Because then I will never know what would have happened if I had decided differently…
Yes, and there is often a lot of regret. But it is almost never too late to stand up for yourself and live an authentic life from then on.
In your Insta profile, you come across as a person who is confident about yourself: you wear skirts, are openly gay, and are committed to gender equality, even when you are bombarded with hate comments. Have you always had such a broad back?
No, quite the opposite. Between the ages of ten and twelve, I was badly bullied in my school class, and my self-esteem sank day by day. My strategy for dealing with this was total over-adaptation. It worked in the short term – but of course it can’t be the solution.
Because you started playing a role?
Yes, the guy who watches the right TV shows, wears the right shoes, likes and does the same things as everyone else. Then, when I was about 16, I had a good friend who dared to stand out: she always wore a tiara at the time. That got me thinking.
Why?
This striking feature worked like a filter for her: depending on how people reacted to her, she knew who the vibe was right with and who it wasn’t. Very confident. The fact that I am more like her today was a very small step-by-step process, also with the help of therapy.
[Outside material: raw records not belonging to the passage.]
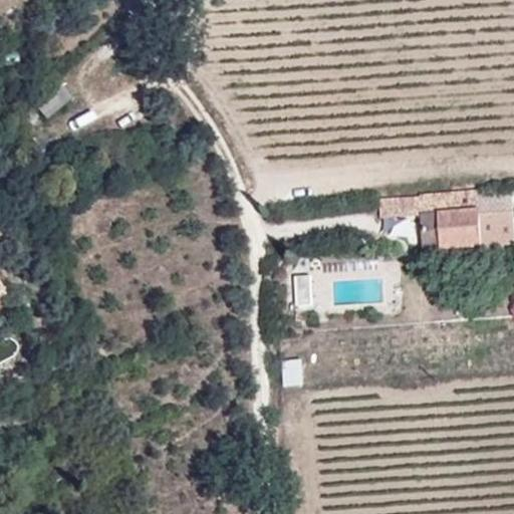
[(72,97),(60,84),(34,106),(46,120),(72,97)]
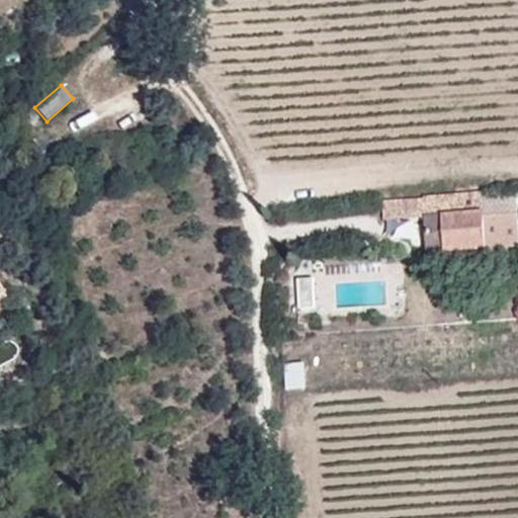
[(425,207),(482,201),(481,193),(424,197),(424,199),(425,207)]
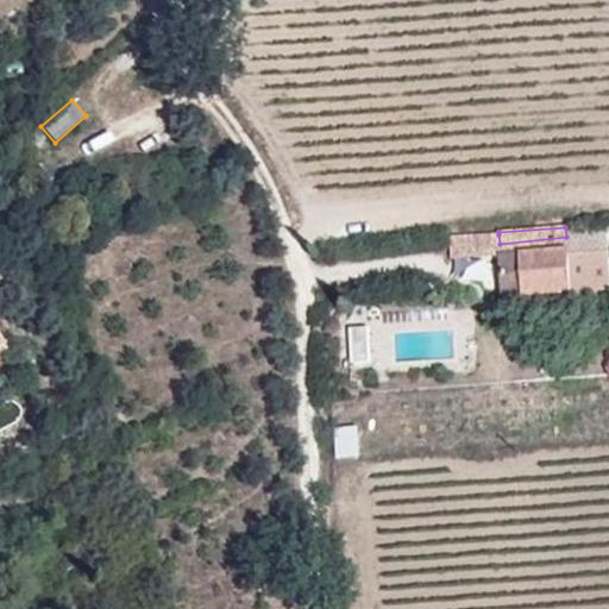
[(450,238),(450,248),(500,244),(498,234),(450,238)]
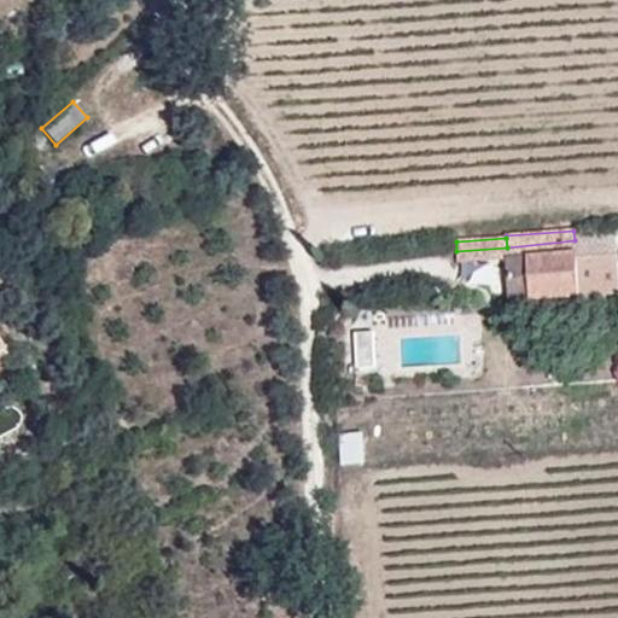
[(576,252),(575,240),(507,248),(507,257),(576,252)]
This brings us back to the topic of self-esteem.
Exactly. If you are confident in your own identity, you don’t have to judge others.
Nevertheless, it happens that we ourselves become part of the problem without wanting to.
We all grew up in a society that formulates certain norms without reflecting on the fact that they do not apply to everyone. The simplest solution is to formulate open questions. This way we learn more about the person we are talking to. And perhaps we can also take the opportunity to think: what expectations have I internalized myself, and do I actually want that?
Norman Wolf studied psychology at the University of Marburg, works in psychosocial counseling and has written several books. His new guide on cyberbullying, “When looking at your cell phone becomes torture” (16 euros, mvg), will be published in the fall. He is active on social media under the profile name @deintherapeut.